*To do*:
1. Reproduce part of the passage on gene therapy oversight word for word. Begin at the words "IBCs with scientific" and stop after "responses against AAV.".
2. Write a continuation of the passage on gene therapy oversight that picks up after its last sentence.

#### Source document

IBCs with scientific expertise in gene therapy clinical trials can also serve as an invaluable resource to IRB in assessing risks to research subjects and can serve as an additional safeguard in assuring human subject protection. The IBC's focus on recombinant and synthetic nucleic acid molecules makes it an ideal partner for the IRB in assessing risks in gene therapy trials. Although a major focus of this article has been retroviral vectors, clinical trials utilizing other types of vectors can also cause vector-associated serious adverse events. A death involving adenovirus was discussed in the introduction. Adeno-associated virus (AAV) has been the subject of scrutiny in multiple studies reporting serious adverse events associated with immune responses against AAV.
Gene therapy associated uveitis has been reported in studies administering AAV-based vectors to the eye.40,41 Other serious adverse events have been reported when high doses on the scale of 1014 vector genomes per kilogram are administered to research subjects in weakened conditions and/or exhibiting various comorbidities.42–48 It is also worth noting that although AAV vectors devoid of the Rep gene typically form episomes in the nucleus of transduced cells, they undergo genomic integration at 0.1–1% of transduction events, which has caused some concern about cancer risks. Whereas tumorigenesis was observed in a neonatal mouse model, it has not been observed in large animal studies or human trials.49–51
IBC review also provides a necessary safeguard to mitigate risks associated with shedding of the investigational product, especially in early phase trials.52 Most IND applications undergoing FDA review are excluded from an environmental assessment, and collection of shedding data from gene therapy products is not recommended until Phase I (for replication competent vectors) or Phase II (for replication deficient vectors). Also, the FDA does not specify a timeframe for generating the shedding data.
Although IBC oversight of basic science research typically focuses on containment in the laboratory setting, clinical trials may lead to concerns about shedding once the research subject leaves the research site. Shedding may impact the community, particularly close and intimate contacts of the research subject. Shedding may also trigger environmental concerns such as when the research subject uses a restroom. In a worst-case scenario, shedding data might not be generated until the conclusion of a trial after shedding and exposures have taken place potentially involving many research subjects across a multisite study.

########
#### Data records

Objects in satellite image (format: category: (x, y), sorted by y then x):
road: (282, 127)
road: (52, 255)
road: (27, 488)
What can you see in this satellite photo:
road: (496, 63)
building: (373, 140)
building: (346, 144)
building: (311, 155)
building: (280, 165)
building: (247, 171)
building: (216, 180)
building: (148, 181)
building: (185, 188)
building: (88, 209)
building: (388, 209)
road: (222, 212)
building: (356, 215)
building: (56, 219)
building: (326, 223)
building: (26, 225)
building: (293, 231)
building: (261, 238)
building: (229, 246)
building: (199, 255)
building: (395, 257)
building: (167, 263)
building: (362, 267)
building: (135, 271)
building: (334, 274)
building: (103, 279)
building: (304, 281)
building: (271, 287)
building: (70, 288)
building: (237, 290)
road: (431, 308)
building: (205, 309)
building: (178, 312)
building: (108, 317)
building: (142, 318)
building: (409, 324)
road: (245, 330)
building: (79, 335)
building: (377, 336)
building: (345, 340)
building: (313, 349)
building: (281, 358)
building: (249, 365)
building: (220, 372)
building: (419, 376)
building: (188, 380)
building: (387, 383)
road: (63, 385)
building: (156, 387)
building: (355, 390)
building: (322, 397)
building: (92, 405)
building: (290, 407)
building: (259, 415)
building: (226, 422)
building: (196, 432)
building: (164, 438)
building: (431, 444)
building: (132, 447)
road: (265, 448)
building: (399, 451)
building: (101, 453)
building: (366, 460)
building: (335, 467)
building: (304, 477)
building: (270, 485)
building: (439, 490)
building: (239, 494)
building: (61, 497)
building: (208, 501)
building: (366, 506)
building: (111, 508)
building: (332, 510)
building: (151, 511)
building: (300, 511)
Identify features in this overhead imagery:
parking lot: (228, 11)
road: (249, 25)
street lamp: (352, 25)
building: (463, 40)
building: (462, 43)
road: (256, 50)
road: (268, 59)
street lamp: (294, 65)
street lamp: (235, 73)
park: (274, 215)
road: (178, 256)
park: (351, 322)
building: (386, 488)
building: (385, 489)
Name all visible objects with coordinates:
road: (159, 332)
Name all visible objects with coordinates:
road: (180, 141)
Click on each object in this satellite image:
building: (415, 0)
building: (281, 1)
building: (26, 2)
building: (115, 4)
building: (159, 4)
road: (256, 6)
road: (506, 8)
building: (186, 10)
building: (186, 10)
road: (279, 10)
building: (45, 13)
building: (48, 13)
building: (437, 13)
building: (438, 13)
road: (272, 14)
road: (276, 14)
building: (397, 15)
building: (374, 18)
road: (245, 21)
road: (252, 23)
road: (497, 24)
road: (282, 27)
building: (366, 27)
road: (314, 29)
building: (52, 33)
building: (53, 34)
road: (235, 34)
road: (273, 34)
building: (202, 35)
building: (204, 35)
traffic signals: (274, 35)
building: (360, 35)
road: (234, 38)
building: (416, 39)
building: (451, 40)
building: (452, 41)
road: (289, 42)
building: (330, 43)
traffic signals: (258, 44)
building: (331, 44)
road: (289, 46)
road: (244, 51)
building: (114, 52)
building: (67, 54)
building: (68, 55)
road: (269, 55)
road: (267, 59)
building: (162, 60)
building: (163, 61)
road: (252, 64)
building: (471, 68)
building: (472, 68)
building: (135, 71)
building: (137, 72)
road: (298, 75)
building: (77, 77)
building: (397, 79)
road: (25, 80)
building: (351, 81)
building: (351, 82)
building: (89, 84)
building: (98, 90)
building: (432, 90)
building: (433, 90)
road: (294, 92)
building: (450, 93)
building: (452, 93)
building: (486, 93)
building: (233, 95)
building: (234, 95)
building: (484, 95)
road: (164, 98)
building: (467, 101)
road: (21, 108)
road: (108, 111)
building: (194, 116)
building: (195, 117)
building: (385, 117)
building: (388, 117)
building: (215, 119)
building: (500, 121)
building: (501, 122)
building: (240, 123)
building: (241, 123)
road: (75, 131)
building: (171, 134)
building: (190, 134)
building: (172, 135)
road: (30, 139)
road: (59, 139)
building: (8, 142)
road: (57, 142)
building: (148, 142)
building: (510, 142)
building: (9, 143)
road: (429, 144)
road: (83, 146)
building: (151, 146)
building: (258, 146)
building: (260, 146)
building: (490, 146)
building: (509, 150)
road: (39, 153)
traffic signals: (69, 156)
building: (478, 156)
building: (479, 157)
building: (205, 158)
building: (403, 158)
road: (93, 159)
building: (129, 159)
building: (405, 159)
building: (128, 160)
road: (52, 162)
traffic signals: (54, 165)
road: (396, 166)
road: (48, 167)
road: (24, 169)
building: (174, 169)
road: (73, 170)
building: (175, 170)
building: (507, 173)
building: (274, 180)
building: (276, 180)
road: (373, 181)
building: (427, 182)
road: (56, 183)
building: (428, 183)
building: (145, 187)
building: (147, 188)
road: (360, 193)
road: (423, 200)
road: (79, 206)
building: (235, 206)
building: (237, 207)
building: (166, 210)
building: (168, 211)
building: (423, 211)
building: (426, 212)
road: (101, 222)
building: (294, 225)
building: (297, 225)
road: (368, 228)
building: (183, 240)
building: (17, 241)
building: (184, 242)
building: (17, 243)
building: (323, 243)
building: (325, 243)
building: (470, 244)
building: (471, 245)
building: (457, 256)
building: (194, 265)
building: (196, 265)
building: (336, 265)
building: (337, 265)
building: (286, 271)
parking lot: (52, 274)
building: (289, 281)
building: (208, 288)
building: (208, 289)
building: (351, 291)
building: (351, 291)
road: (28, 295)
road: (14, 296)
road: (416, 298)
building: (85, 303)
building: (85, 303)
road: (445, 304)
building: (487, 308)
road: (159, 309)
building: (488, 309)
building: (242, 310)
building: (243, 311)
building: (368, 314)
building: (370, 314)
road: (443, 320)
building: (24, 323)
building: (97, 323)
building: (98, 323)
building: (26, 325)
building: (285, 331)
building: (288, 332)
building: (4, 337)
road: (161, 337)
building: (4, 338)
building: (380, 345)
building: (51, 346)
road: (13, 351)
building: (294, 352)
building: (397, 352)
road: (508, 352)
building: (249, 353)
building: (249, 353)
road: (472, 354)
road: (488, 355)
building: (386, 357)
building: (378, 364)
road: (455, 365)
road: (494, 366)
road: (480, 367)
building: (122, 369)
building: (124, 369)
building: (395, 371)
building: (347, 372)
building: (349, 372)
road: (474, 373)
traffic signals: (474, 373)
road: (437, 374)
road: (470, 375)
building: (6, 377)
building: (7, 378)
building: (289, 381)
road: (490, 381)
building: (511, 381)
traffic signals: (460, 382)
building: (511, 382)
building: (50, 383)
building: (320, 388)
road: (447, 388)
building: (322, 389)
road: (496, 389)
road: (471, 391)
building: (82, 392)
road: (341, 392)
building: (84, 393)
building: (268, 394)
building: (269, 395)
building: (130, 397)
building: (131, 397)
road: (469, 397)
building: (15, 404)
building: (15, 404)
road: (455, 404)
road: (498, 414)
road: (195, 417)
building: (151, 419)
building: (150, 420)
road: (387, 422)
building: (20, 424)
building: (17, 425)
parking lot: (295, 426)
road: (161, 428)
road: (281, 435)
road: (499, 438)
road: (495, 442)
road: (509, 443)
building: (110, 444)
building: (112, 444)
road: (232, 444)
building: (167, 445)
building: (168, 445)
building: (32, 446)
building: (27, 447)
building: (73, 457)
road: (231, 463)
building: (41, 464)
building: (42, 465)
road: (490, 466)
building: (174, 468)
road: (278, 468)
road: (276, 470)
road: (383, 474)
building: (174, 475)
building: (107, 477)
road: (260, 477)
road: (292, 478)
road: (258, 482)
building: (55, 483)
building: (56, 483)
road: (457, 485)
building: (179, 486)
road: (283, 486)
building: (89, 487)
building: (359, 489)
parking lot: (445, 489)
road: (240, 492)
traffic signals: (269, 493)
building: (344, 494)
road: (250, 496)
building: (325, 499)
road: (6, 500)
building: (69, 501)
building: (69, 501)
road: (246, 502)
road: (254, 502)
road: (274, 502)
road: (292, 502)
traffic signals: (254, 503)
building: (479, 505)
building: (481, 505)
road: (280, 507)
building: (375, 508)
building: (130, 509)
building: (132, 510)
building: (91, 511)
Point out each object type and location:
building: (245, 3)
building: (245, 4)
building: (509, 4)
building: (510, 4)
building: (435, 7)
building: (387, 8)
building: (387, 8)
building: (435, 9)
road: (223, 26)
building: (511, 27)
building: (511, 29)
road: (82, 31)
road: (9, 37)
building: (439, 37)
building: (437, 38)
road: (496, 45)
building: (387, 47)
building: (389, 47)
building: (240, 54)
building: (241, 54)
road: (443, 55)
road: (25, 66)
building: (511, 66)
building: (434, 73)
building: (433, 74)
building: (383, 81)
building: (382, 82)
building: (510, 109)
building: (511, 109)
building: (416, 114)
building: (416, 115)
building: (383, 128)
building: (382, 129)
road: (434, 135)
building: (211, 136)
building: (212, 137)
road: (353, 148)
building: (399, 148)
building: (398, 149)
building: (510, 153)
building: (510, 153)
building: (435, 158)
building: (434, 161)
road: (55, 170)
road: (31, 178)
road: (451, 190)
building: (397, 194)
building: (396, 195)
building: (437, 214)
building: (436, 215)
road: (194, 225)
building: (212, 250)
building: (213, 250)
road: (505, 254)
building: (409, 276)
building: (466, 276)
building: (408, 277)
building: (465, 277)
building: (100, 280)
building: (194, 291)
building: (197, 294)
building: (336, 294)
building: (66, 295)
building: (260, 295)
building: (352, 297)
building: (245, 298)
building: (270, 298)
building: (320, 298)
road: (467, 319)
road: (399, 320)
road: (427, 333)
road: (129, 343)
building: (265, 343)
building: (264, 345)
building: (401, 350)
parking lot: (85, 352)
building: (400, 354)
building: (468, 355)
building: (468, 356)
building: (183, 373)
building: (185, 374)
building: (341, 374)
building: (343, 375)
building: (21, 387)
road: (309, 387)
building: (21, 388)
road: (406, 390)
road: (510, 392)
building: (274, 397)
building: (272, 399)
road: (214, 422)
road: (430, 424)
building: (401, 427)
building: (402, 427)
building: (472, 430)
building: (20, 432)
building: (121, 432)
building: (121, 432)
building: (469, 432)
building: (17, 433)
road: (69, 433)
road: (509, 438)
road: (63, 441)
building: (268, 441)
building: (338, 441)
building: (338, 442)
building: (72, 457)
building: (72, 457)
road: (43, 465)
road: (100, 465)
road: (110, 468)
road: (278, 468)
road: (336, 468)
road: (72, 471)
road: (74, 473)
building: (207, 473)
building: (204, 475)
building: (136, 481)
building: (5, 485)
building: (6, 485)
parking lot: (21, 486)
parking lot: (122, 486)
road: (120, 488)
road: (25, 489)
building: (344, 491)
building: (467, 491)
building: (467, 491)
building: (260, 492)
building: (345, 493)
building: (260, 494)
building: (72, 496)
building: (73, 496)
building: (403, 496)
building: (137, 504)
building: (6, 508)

########

*Answers below*:
1.
IBCs with scientific expertise in gene therapy clinical trials can also serve as an invaluable resource to IRB in assessing risks to research subjects and can serve as an additional safeguard in assuring human subject protection. The IBC's focus on recombinant and synthetic nucleic acid molecules makes it an ideal partner for the IRB in assessing risks in gene therapy trials. Although a major focus of this article has been retroviral vectors, clinical trials utilizing other types of vectors can also cause vector-associated serious adverse events. A death involving adenovirus was discussed in the introduction. Adeno-associated virus (AAV) has been the subject of scrutiny in multiple studies reporting serious adverse events associated with immune responses against AAV.

2.
Conclusion
Although the FDA guidance documents are typically meant for manufacturers (either pharmaceutical companies serving as research sponsors or investigators at institutions) rather than biosafety professionals and IBCs, some of the content can be useful in the IBC review process. Biosafety professionals responsible for clinical research oversight stand to benefit from understanding the FDA recommendations for design, preclinical testing, and LTFU for gene therapy vectors capable of genomic integration and genome editing to contribute to the safe evidence-based advancement of gene therapy research.
Acknowledgments
The authors thank James Riddle and Shaun Debold for their contribution to the review and editing of the article before submission to Applied Biosafety. They also thank Sarah Bowman for assistance in creation of Figure 1.
Authors' Contributions
D.E. is the lead author for the article. S.S. contributed to the introduction, sections on retroviruses, and insertional mutagenesis as well as genome editing. The authors worked jointly on Table 1 and the revisions to the discussion.
Authors' Disclosure Statement
The authors are employed by Advarra, a for-profit entity providing independent IBC and IRB reviews.
Funding Information
No funding was received for this article.